Beth Hibberd – I always knew I was gay

People always ask me ‘When did you realise that you’re gay?’ and I usually answer ‘I always knew’. Because for me, that sudden realisation I think people often expect to hear is not the way it worked. There wasn’t a moment in life in which I discovered my sexuality, instead, I remember learning the terms gay and lesbian, learning what that meant and the realisation for me was that those labels described how I had always felt. In primary school, with my first group of friends, I felt alienated not to understand the crushes on boys, the obsession of finding a boyfriend, a theme that continued throughout my childhood and early teenage years – I felt different, and not different in a good way. I forced myself to fake crushes, to talk about Charlie from Busted instead of Rachel Stevens from S Club Seven, I scrawled the initials of boys I ‘fancied’ on the back of my hand because that’s what all the other girls were doing, and I pretended for so many years, that I was just like everybody else. And that was part of the point, I felt like the only person in the world that wasn’t ‘normal’. 

When I was growing up, there were very few, if any, representations of LGBTQ+ people. I was swarmed with depictions of heterosexual relationships, in almost every film, every TV show, every book, and if ever there was an LGBTQ+ character, if ever I saw the way I felt inside represented in the media, they were there for the dramatic storyline, for the shock value, to be the butt of the joke. I had no visible or known LGBTQ+ people around me, my peers were either embracing the heteronormative way of life, or as in the closet as I was, and unfortunately, I was often witness to ‘gay’ jokes, to the labels I already felt represented who I was, being used as insults. Even after Margaret Thatcher’s section 28 banning the ‘promotion of homosexuality in schools’ was repealed, my PSHE and sex education lessons seemed to ignore the existence of LGBTQ+ people all together. I felt lost, and completely alone. I had no idea how to be openly who I was, I was terrified of anybody finding out and I hated myself.

As children, my sister and I used to make mood boards of the futures we wanted, pictures of people, houses, objects, ripped from catalogues and collaged into images that represented our ‘when I grow up’ dreams. Mine were always the same – when I grew up, I wanted to get married and be a Mum, dreams I still have, and dreams as a child I was certain were so out of my reach, because I knew that the random man from the catalogue, stuck awkwardly on the edge of my collage, would never be the future I wanted. But everything I knew, everything I had seen, everything that was around me seemed to be telling me that if I wanted the wedding and the baby, I would have to marry a man. It seems silly now that I know so different, but I spent so many years believing I would either have to sacrifice my dreams for the future or spend the rest of my life continuing to pretend I was someone I am not.  

It took me most of my teen years, and so many google searches of ‘can lesbians have a baby?’, to become more accepting of my sexuality, and I was lucky to be living through such a period of adjustment in social norms and attitudes that meant I stopped feeling quite so alone.

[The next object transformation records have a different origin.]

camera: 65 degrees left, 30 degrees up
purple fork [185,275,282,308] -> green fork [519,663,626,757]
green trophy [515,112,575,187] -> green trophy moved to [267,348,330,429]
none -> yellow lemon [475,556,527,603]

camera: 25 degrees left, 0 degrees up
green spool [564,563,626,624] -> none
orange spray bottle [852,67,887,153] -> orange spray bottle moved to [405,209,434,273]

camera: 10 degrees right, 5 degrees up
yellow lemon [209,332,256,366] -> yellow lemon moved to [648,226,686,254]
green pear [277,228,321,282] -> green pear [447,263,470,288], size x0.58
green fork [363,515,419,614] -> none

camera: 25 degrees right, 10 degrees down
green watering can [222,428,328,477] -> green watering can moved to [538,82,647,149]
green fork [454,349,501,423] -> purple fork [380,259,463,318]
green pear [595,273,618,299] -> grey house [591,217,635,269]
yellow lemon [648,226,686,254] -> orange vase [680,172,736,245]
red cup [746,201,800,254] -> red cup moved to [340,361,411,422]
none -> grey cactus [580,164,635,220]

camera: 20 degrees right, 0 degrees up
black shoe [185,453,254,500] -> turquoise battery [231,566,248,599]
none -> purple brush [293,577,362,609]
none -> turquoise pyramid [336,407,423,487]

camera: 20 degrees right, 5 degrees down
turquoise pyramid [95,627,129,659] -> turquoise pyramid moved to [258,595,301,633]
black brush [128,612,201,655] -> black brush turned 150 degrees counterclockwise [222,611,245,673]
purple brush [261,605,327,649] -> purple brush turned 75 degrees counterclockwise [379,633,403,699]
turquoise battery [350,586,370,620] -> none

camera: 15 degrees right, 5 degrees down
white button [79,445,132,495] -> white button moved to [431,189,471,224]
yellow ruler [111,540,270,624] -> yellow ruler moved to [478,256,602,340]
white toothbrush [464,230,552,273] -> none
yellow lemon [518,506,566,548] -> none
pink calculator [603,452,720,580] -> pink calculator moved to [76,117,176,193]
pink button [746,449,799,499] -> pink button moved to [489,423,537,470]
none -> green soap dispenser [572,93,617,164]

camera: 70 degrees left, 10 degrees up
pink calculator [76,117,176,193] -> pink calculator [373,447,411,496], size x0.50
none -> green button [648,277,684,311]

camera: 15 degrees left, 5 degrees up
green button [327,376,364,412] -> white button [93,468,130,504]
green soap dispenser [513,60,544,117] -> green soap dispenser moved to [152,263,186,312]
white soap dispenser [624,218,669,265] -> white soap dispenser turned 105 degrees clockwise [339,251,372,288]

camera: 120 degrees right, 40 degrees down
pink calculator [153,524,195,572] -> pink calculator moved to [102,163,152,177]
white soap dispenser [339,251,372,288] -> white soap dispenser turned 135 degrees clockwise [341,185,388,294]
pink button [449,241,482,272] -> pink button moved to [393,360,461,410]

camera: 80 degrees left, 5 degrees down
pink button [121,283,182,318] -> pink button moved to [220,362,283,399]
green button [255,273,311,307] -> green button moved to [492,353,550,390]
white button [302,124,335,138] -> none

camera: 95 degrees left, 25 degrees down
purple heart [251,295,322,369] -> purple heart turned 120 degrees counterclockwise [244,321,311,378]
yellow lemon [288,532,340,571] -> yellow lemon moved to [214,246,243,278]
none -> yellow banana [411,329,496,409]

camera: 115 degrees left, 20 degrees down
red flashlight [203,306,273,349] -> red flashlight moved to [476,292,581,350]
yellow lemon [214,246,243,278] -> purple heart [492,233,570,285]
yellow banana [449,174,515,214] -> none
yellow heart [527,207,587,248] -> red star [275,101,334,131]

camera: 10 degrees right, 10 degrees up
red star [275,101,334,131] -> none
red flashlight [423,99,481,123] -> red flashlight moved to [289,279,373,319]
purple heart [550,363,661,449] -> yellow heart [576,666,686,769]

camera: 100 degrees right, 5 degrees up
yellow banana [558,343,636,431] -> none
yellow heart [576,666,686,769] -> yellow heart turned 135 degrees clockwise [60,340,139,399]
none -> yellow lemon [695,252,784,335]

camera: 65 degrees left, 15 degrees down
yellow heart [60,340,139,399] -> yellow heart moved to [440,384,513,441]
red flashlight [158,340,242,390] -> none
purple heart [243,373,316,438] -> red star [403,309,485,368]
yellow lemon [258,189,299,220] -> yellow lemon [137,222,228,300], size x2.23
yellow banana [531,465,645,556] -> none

When I did ‘come out’, at first to my friends, and then slowly to my family, and others around me, I was lucky to be met with an abundance of support. My Mum, telling me in conversations since that she has known since I was 12 and tried to bring a ‘boyfriend’ home, said ‘That’s nice’, and carried on her day. She made me feel as though perhaps the ‘coming out’ wasn’t exactly necessary, that my sexuality has no bearing on her love and pride for me. From that point onwards, the journey through life as an openly gay woman hasn’t always been easy, but I feel lucky to have been born in a place and at a time in which my sexuality may not be accepted by all, but at least is not illegal, at least I am safe. I know for many people of my generation and older, 17 is quite young to have ‘come out’, but I know for the rest of my life I will regret that I was not that bit braver, that bit sooner, so that I could have shared my true self with my Dad, who I lost at 15, as I know now how much greater it feels to be loved for exactly who you are, than for a person you are pretending to be. 

Pride events, spaces like the Moore Barlow Pride Committee, and the Rainbow Saints group I am a part of mean so much to me because I think it is so important to fill all the gaps that existed when I was growing up. I want there to be positive representation everywhere, I want young LGBTQ+ people to see themselves reflected not just in the media, but around them, in the community, in their families and amongst their friends, so that they feel safe to be themselves, to love who they love. I know I am both so lucky and privileged to love, and be loved by, the most incredible woman, and so I love her loudly, and hope that our strong, positive representation of a gay relationship can be something that fills the gap in somebody else’s understanding of love.